YOUR OBJECTIVE: Transcribe the listing below only from the line with "- _300g_ Mango" up to and including the line with "empty Creami tub.".

:: SUPPLIED DATA ::

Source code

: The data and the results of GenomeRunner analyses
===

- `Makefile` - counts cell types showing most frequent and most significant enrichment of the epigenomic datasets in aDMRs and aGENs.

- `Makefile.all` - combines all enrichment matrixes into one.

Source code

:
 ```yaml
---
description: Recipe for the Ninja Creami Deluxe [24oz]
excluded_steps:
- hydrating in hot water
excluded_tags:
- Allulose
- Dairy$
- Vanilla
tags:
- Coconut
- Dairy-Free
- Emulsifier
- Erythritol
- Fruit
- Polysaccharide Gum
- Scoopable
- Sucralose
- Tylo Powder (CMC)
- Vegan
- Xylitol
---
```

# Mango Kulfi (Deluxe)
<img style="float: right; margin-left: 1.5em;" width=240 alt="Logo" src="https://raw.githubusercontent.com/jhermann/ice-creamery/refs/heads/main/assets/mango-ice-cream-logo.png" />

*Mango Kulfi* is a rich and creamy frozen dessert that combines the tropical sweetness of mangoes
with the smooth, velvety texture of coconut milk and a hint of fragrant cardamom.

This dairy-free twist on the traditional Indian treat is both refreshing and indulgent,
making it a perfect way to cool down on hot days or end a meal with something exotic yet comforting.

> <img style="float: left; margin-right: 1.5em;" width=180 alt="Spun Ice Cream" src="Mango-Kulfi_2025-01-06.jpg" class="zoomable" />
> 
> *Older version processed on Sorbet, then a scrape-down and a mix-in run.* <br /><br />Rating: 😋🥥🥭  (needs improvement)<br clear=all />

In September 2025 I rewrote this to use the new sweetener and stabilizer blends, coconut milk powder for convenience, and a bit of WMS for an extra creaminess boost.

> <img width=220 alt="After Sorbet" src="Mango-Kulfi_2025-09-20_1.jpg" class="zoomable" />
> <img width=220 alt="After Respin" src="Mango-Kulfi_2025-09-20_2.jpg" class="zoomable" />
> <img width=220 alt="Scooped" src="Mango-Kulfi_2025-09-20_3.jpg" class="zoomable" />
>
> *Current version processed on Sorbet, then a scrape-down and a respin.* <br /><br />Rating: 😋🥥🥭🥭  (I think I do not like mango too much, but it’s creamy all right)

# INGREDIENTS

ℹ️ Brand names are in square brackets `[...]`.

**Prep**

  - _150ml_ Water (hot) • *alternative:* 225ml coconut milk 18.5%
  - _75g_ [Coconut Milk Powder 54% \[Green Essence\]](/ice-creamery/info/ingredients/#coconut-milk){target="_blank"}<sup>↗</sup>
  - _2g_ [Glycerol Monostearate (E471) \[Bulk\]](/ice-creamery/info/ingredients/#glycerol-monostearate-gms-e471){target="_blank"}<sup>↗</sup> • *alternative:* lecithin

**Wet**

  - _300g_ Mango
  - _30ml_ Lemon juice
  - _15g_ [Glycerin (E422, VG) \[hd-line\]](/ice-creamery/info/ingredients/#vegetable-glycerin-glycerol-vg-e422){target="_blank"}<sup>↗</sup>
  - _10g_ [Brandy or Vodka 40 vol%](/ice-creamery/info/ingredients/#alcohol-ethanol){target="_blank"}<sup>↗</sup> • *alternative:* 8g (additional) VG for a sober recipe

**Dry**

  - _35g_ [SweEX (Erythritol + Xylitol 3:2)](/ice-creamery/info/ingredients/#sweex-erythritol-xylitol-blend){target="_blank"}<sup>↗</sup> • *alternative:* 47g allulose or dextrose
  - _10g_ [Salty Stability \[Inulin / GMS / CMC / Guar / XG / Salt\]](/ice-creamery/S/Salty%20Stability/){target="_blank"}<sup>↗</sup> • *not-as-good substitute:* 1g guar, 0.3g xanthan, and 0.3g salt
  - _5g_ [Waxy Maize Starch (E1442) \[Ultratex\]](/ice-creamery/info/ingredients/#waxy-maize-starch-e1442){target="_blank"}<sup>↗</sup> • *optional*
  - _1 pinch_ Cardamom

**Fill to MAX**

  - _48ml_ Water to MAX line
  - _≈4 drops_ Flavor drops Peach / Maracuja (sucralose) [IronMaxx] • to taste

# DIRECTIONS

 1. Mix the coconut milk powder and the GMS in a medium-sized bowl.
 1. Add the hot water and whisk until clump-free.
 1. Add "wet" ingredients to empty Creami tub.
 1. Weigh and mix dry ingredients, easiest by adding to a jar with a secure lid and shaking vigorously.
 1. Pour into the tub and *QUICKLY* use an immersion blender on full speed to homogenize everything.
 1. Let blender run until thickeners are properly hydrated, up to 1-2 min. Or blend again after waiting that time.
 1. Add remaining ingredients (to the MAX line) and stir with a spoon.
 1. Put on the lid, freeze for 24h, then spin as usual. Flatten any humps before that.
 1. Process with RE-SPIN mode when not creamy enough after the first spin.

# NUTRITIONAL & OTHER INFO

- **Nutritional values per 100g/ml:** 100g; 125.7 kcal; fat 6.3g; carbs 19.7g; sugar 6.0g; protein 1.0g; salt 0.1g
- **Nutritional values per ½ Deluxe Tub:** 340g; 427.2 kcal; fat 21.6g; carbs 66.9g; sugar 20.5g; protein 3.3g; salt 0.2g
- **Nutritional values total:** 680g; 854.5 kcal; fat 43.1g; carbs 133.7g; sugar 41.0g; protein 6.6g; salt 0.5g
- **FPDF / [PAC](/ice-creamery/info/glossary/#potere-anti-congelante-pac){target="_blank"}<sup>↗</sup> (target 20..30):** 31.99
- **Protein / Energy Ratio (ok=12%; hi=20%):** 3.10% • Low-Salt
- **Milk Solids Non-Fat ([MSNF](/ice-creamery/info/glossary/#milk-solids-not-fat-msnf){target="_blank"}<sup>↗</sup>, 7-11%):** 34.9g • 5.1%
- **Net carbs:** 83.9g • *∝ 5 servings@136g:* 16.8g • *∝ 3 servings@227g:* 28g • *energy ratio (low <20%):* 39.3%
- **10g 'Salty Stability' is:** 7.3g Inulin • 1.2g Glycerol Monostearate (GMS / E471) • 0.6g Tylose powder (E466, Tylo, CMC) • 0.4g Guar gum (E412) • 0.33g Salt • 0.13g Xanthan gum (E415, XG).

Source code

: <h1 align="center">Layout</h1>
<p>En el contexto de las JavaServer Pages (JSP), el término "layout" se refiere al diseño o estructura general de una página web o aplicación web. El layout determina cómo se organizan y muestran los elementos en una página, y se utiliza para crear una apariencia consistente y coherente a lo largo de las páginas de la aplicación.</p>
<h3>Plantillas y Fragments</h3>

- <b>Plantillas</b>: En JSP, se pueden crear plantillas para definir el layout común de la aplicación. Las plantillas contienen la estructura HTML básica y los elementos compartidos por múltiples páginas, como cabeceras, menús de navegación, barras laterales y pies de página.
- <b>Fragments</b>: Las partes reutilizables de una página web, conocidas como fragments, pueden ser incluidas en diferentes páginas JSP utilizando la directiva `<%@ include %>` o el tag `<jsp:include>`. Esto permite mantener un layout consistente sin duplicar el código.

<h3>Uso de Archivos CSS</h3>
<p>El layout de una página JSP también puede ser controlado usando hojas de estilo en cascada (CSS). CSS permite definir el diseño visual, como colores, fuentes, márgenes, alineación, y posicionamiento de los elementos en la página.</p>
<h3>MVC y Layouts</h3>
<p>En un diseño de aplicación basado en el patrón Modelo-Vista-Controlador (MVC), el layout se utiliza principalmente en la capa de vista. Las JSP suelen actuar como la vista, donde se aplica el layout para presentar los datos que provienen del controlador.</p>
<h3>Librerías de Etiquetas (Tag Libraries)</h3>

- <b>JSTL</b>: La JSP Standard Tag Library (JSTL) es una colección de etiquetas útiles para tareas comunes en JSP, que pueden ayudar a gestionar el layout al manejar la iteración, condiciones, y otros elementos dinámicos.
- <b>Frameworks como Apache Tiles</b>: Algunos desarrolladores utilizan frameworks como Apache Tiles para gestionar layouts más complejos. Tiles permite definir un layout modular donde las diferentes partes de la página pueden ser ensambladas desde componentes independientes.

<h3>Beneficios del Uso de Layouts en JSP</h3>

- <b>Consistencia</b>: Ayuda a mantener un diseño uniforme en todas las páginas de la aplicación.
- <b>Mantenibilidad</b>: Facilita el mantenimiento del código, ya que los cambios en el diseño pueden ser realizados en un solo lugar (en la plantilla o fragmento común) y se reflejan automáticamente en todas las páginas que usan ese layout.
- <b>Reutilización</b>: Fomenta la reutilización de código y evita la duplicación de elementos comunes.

:::

TASK RESPONSE:
  - _300g_ Mango
  - _30ml_ Lemon juice
  - _15g_ [Glycerin (E422, VG) \[hd-line\]](/ice-creamery/info/ingredients/#vegetable-glycerin-glycerol-vg-e422){target="_blank"}<sup>↗</sup>
  - _10g_ [Brandy or Vodka 40 vol%](/ice-creamery/info/ingredients/#alcohol-ethanol){target="_blank"}<sup>↗</sup> • *alternative:* 8g (additional) VG for a sober recipe

**Dry**

  - _35g_ [SweEX (Erythritol + Xylitol 3:2)](/ice-creamery/info/ingredients/#sweex-erythritol-xylitol-blend){target="_blank"}<sup>↗</sup> • *alternative:* 47g allulose or dextrose
  - _10g_ [Salty Stability \[Inulin / GMS / CMC / Guar / XG / Salt\]](/ice-creamery/S/Salty%20Stability/){target="_blank"}<sup>↗</sup> • *not-as-good substitute:* 1g guar, 0.3g xanthan, and 0.3g salt
  - _5g_ [Waxy Maize Starch (E1442) \[Ultratex\]](/ice-creamery/info/ingredients/#waxy-maize-starch-e1442){target="_blank"}<sup>↗</sup> • *optional*
  - _1 pinch_ Cardamom

**Fill to MAX**

  - _48ml_ Water to MAX line
  - _≈4 drops_ Flavor drops Peach / Maracuja (sucralose) [IronMaxx] • to taste

# DIRECTIONS

 1. Mix the coconut milk powder and the GMS in a medium-sized bowl.
 1. Add the hot water and whisk until clump-free.
 1. Add "wet" ingredients to empty Creami tub.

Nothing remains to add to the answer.